Anyway, I likewise warned my daughter that there was a disturbing scene in the book, and explained it to her very briefly, depriving her of the hilarious trauma that my brother dispensed to me. Her teacher had also warned the class before reading that section. But I remembered nothing else about the book.

She has been enjoying it so far. Over dinner tonight, she told us the plot that she had been told, about a young boy in the Ozarks who wanted nothing more than two hounds. After dinner, she wanted to watch the movie, despite the fact that her class had not yet finished reading the book. She was worried about how it would end, having overheard a snippet of conversation among classmates about the death of a dog. Jokingly (as is my wont), I told her that it ended Hamlet style, with everyone dead. I then reassured her that I had no memory of how it ended, so it probably wasn’t as dire as that.

So, we watched in on Netflix. Turns out, I wasn’t far from the truth. Along with the previously mentioned death of a child, one dog was killed by a mountain lion, and the other died of a broken heart, refusing to eat until it starved to death. My daughter was bawling. Trying to comfort her by telling her that she was crying over the death of fictional dogs only made me look like an asshole. Which I so wasn’t. I was the realistic dad. Thing is, though, when your kid’s crying over something sad in a movie, they don’t want realistic dad, but sympathetic mom. But I digress.

Why the hell is animal death so prevalent in classic juvenile fiction? And why the hell do teachers make us read it? Really. Old Yeller? He was a good dog. Got shot in the head. Sounder? That was another fun one. Charlotte’s Web? The dread specter of death loomed large for almost the entire book for that damn pig, but it was Charlotte who got it in the end.

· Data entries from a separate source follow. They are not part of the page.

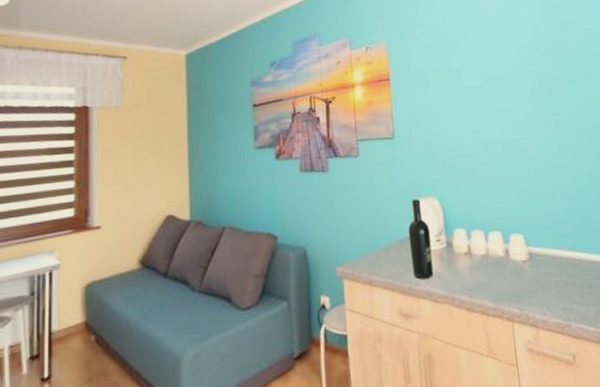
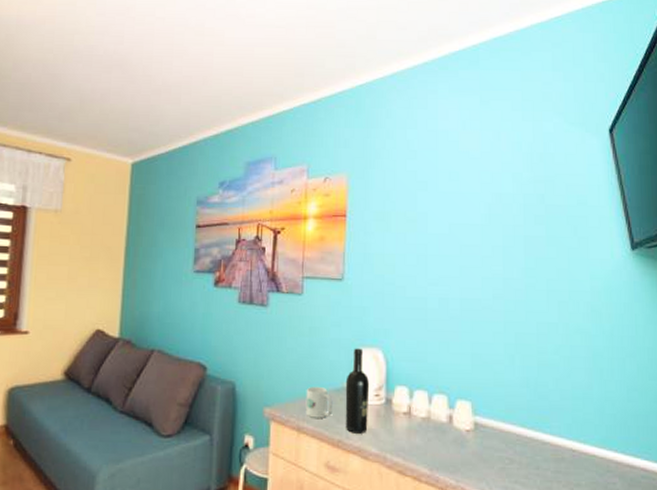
mug: none [372,239,400,271] -> present [305,386,333,418]

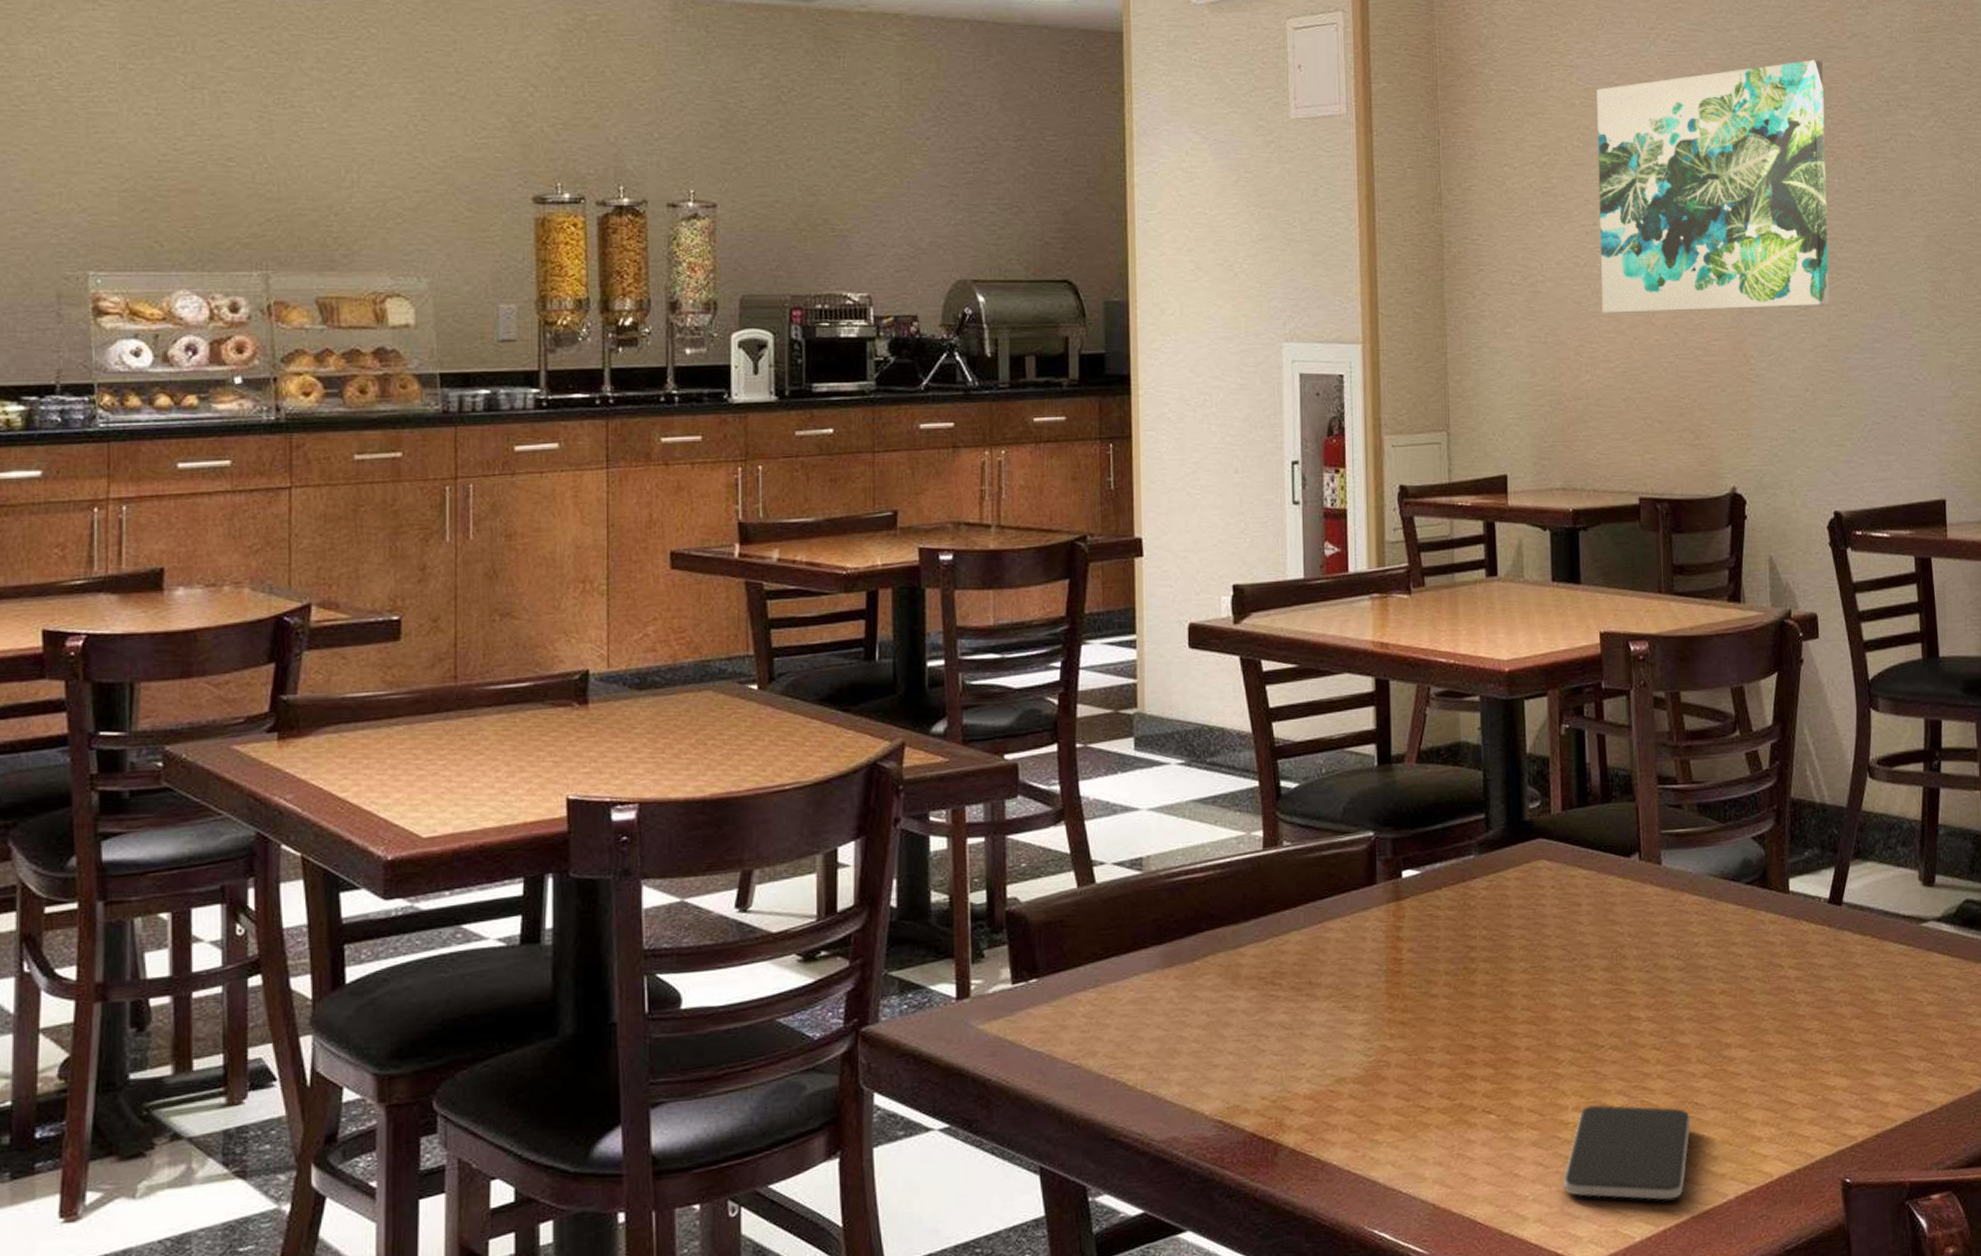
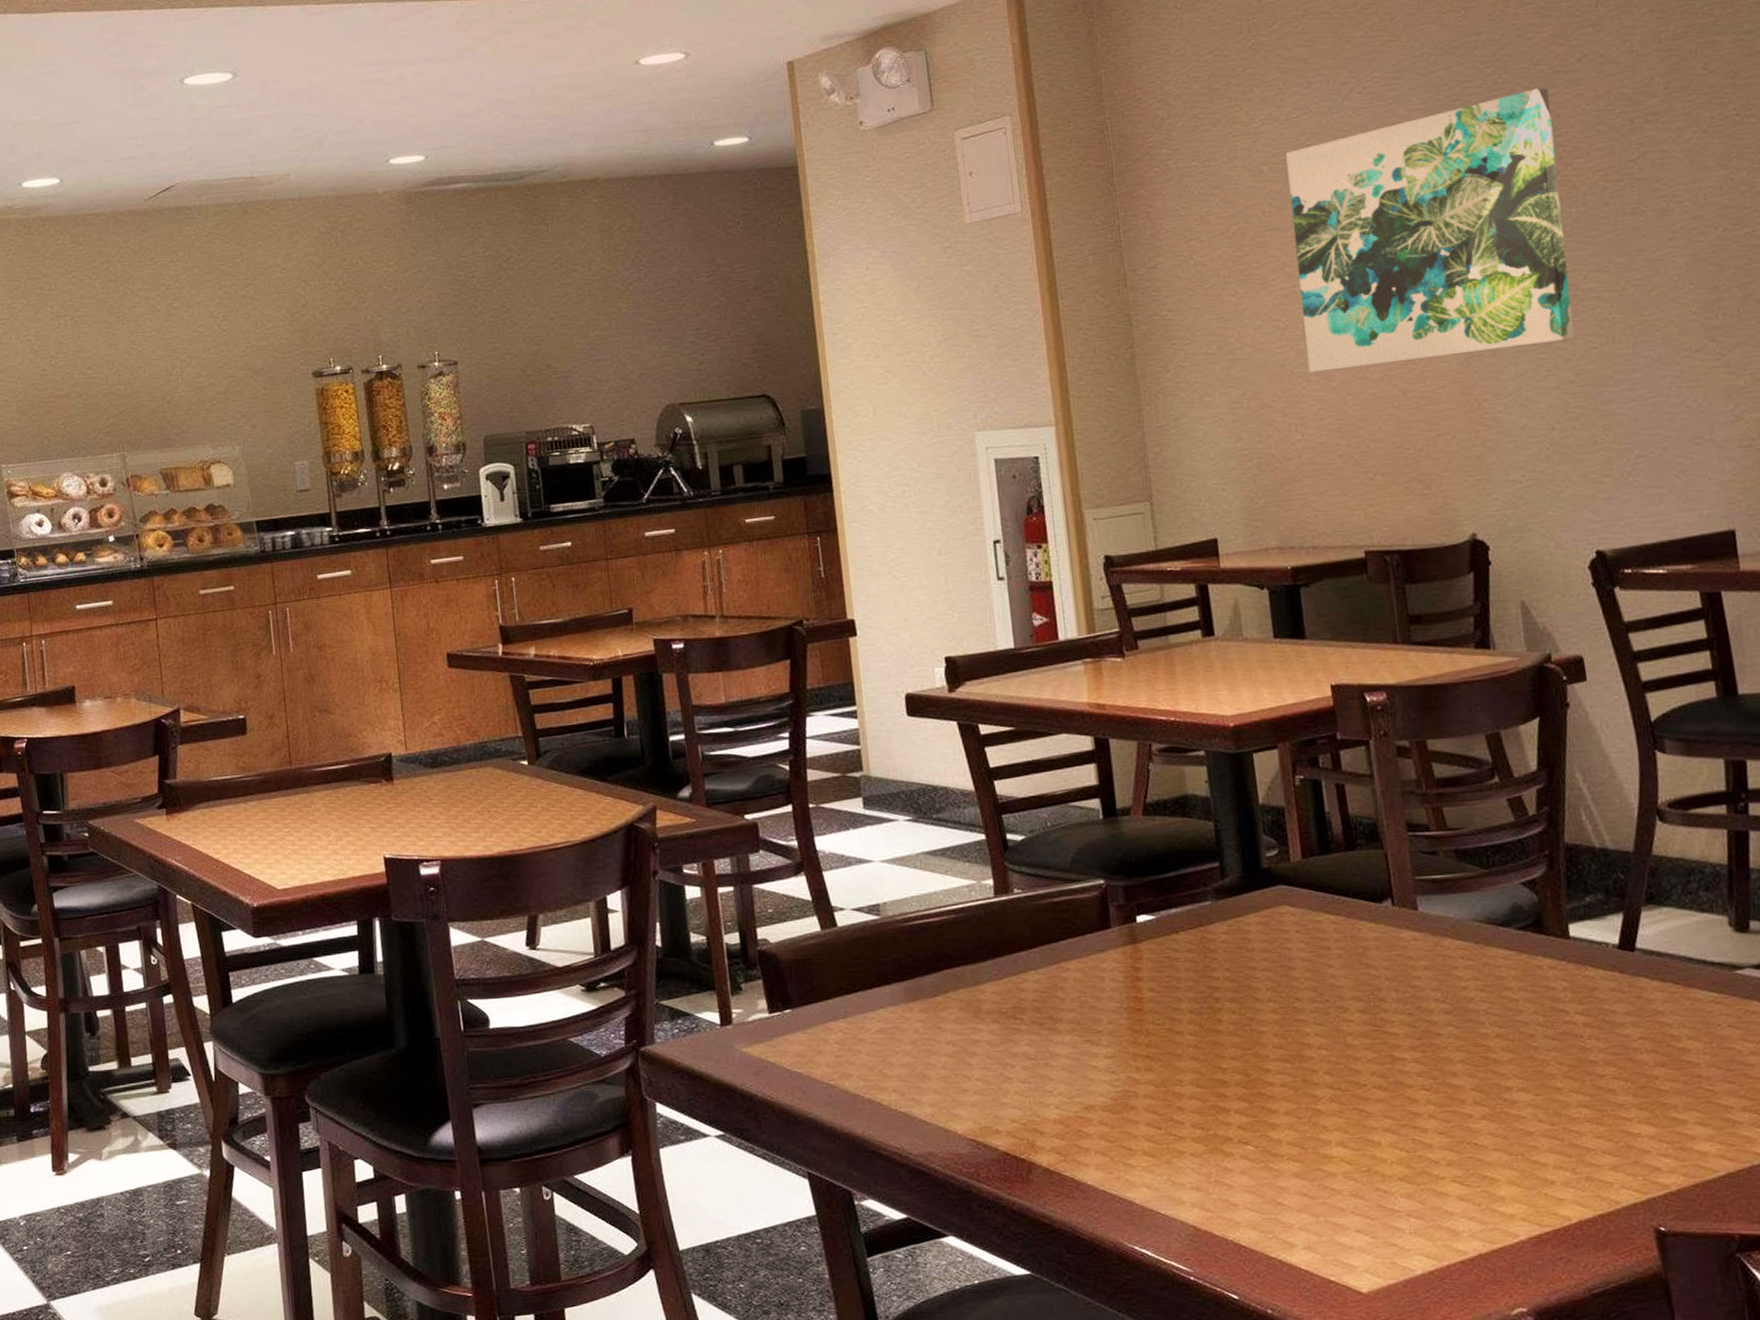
smartphone: present [1562,1104,1691,1200] -> none [1330,1141,1471,1237]

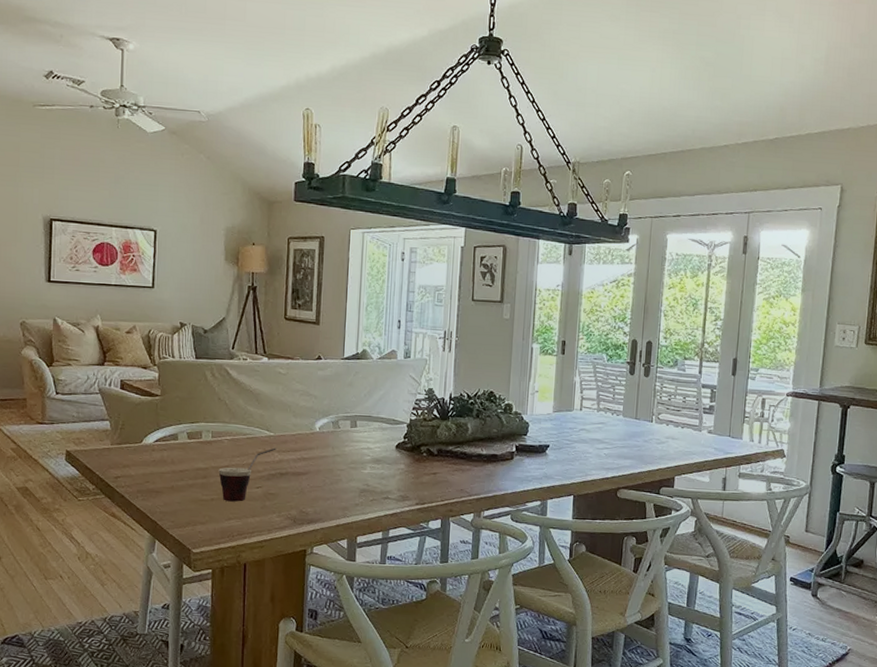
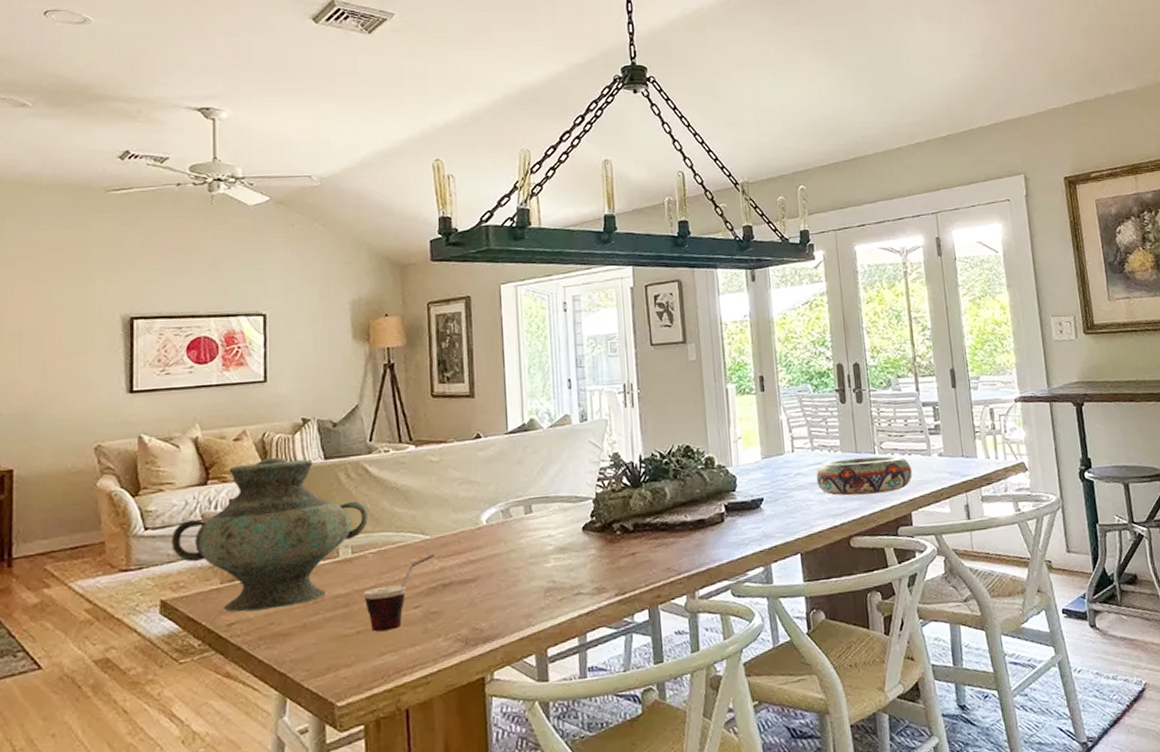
vase: none [76,350,227,471] -> present [172,457,369,613]
decorative bowl: none [597,423,682,457] -> present [816,456,912,496]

I had a book once, an anthology of short stories for 8th graders. There was a story in that was seriously, for lack of a better phrase, fucked up. A young boy befriends a kitten and takes it home. His parents, not animal lovers, tell him to get rid of it. So the boy makes a noose out of a shoelace and strangles the kitten to death.

This was in a book for children. Dear God, why? I wish I still had the book. I’ve told people about it, and, horrifically, everyone believes me, because we’ve all read those sorts of stories as kids.

I absolutely understand that children shouldn’t grow up in a vacuum, believing the world to be a carefree charming place where only bad people in Batman movies die. And animal death is still less significant than a human death, and Disney slaughters parents by the hundreds in their movies.

But still, when trying to instill in children a love of literature, shouldn’t we try to preserve their sense of wonder a little while longer? Do we need to cram death down their scrawny little throats at such an early age? I lost various relatives throughout my childhood, including my brother when I was 15. Reading about it as a child? Not a barrel of laughs. More like a keg of lay-awake-at-night-staring-at-the-ceiling-contemplating-your-own-mortality-in-your-Spiderman-Underoos.

Why are these books classics? We all (barring teachers, naturally) have read them exactly one time: back in school when we were made to. And then we never read them again. Who’d want to?

Of course, as adults we read these sorts of things, because they are made for adults. “Titanic” is one of the top-grossing movies of all time. Women love to watch it and weep. For men, it’s “Kill Bill Vol. 2.” (Why did it have to suck so bad, Quentin? WHY?) We can separate cinematic or literary death from real death. But kids can’t. Everything is so realistic and immediate for children.

If I were a smarter man (and I’m already pretty smart), I’d figure out a way to get these books out of schools. Kids should be reading much lighter fare, like the “Wizard of Oz,” or “The Phantom Tollbooth,” or Chilton’s manuals. Let them wait a little while before death rears its ugly head in their lives.

Still, I suppose my up-coming children’s novel “Death Zoo” should at least sell well to schools.